◆ **DIRECTIONS FOR THIS TASK**: Identify each line in the records that contains the string "Азии", and copy those lines. Case counts.

══════════════════════════════

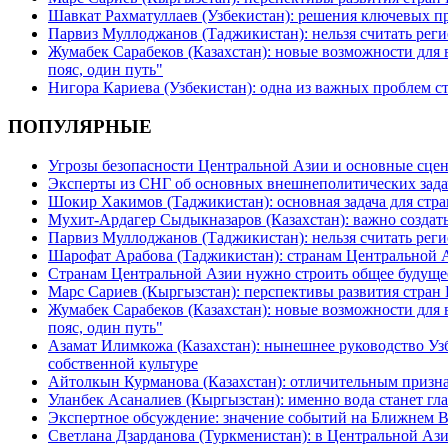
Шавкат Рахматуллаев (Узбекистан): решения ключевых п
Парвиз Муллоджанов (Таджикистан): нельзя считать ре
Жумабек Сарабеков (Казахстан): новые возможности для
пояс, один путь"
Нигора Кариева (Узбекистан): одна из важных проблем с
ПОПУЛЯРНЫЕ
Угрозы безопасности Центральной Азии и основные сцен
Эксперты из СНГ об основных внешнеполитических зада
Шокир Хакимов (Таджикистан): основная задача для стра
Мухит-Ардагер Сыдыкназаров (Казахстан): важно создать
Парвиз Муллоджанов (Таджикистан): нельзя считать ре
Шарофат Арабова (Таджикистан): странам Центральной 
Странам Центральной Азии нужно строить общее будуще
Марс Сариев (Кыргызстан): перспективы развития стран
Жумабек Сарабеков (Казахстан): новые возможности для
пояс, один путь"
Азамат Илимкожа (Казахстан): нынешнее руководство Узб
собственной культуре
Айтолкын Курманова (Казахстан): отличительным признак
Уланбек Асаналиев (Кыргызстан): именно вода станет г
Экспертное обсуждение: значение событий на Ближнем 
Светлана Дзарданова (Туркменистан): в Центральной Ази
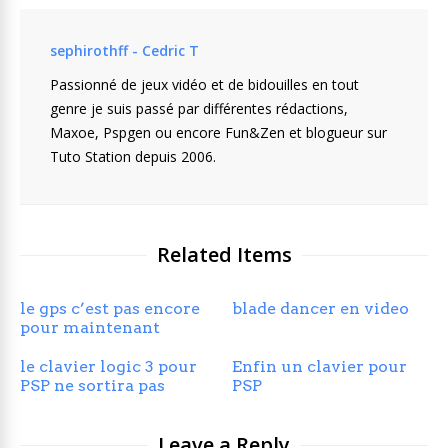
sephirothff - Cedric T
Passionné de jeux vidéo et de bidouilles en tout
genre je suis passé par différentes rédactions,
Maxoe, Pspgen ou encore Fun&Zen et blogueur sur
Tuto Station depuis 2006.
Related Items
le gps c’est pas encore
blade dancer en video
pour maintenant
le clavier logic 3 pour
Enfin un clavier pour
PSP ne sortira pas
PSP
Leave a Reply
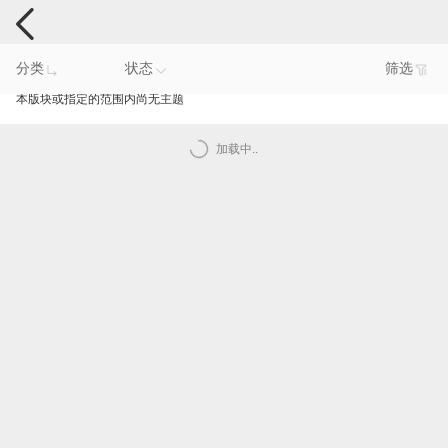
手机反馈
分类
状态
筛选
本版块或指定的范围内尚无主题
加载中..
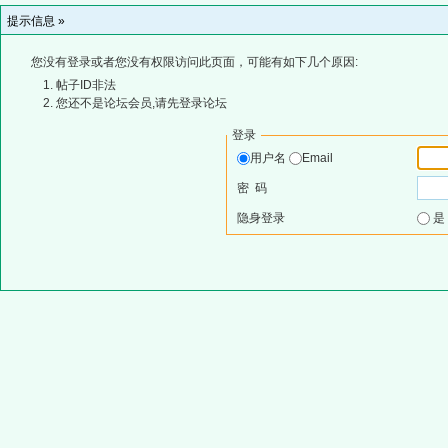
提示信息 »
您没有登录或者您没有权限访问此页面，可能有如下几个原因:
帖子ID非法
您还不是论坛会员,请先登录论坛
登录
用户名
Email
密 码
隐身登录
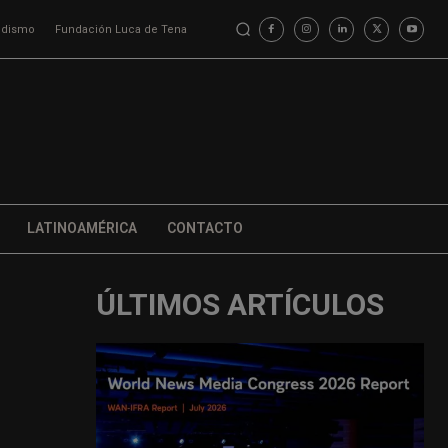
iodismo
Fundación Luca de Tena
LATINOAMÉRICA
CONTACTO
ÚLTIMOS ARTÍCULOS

══════════════════════════════

◆ **WRITTEN RESPONSE**:
Угрозы безопасности Центральной Азии и основные сцен
Странам Центральной Азии нужно строить общее будуще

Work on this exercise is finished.